### What needs to be done
Repeat the data as given. Images do not go in the copy.

### Information shown
..............................

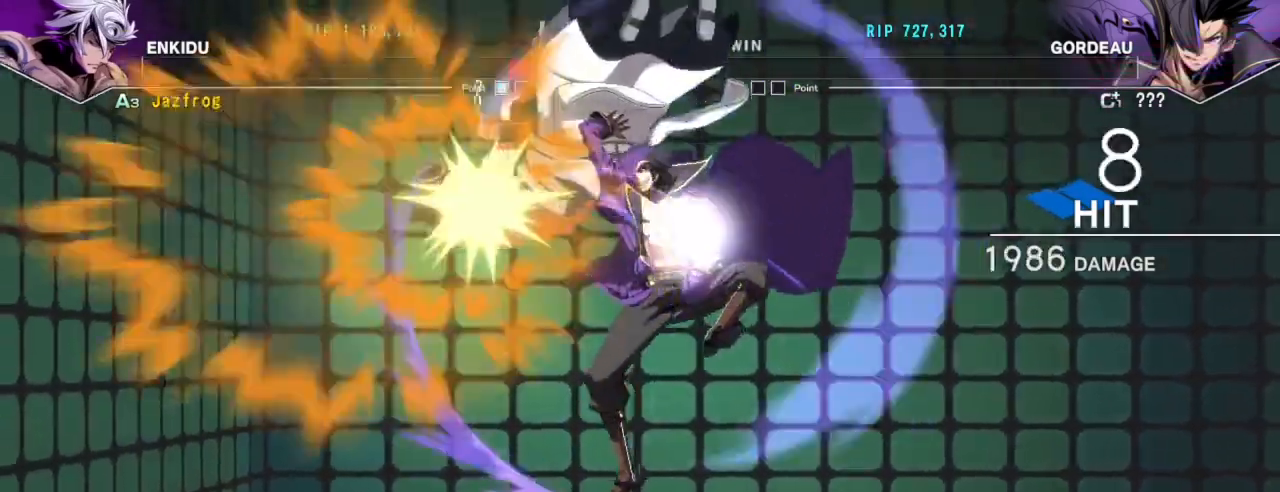
{"buttons": [], "left_stick": "center", "events": []}
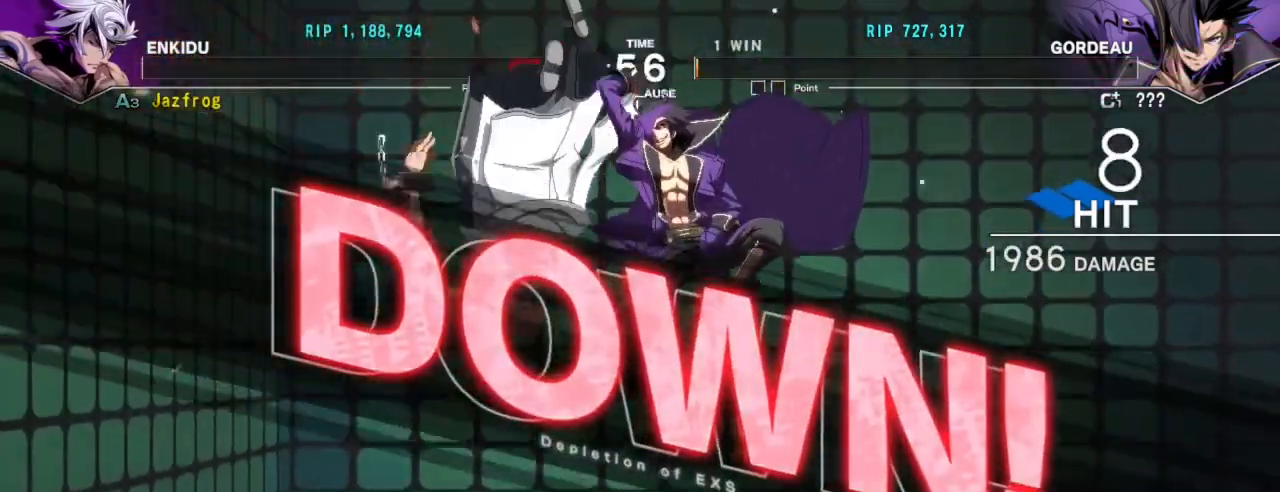
{"buttons": [], "left_stick": "center", "events": []}
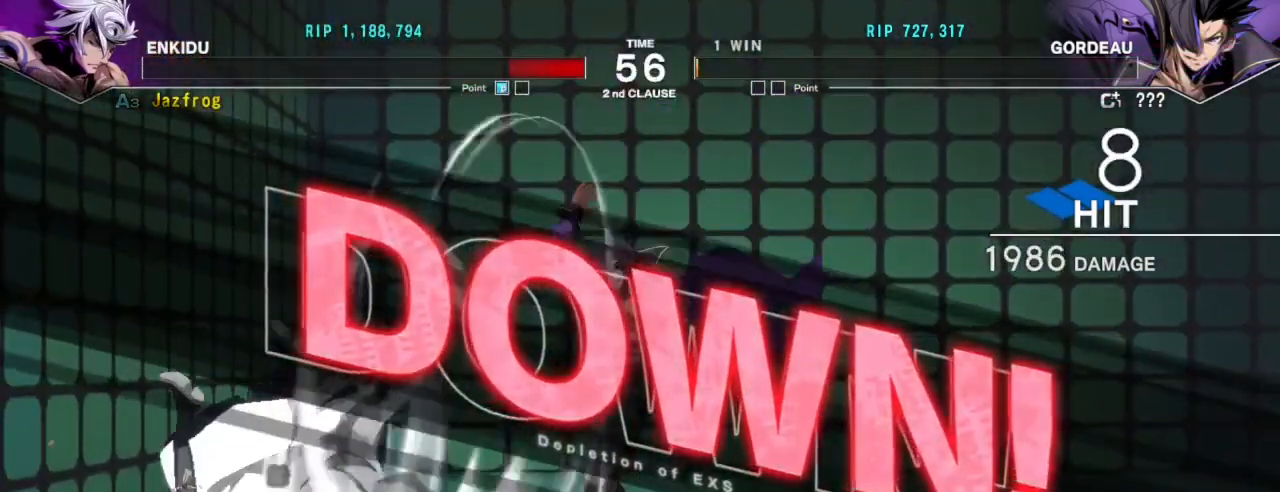
{"buttons": [], "left_stick": "center", "events": []}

..............................

### Written answer
{"buttons": [], "left_stick": "center", "events": []}
{"buttons": [], "left_stick": "center", "events": []}
{"buttons": [], "left_stick": "center", "events": []}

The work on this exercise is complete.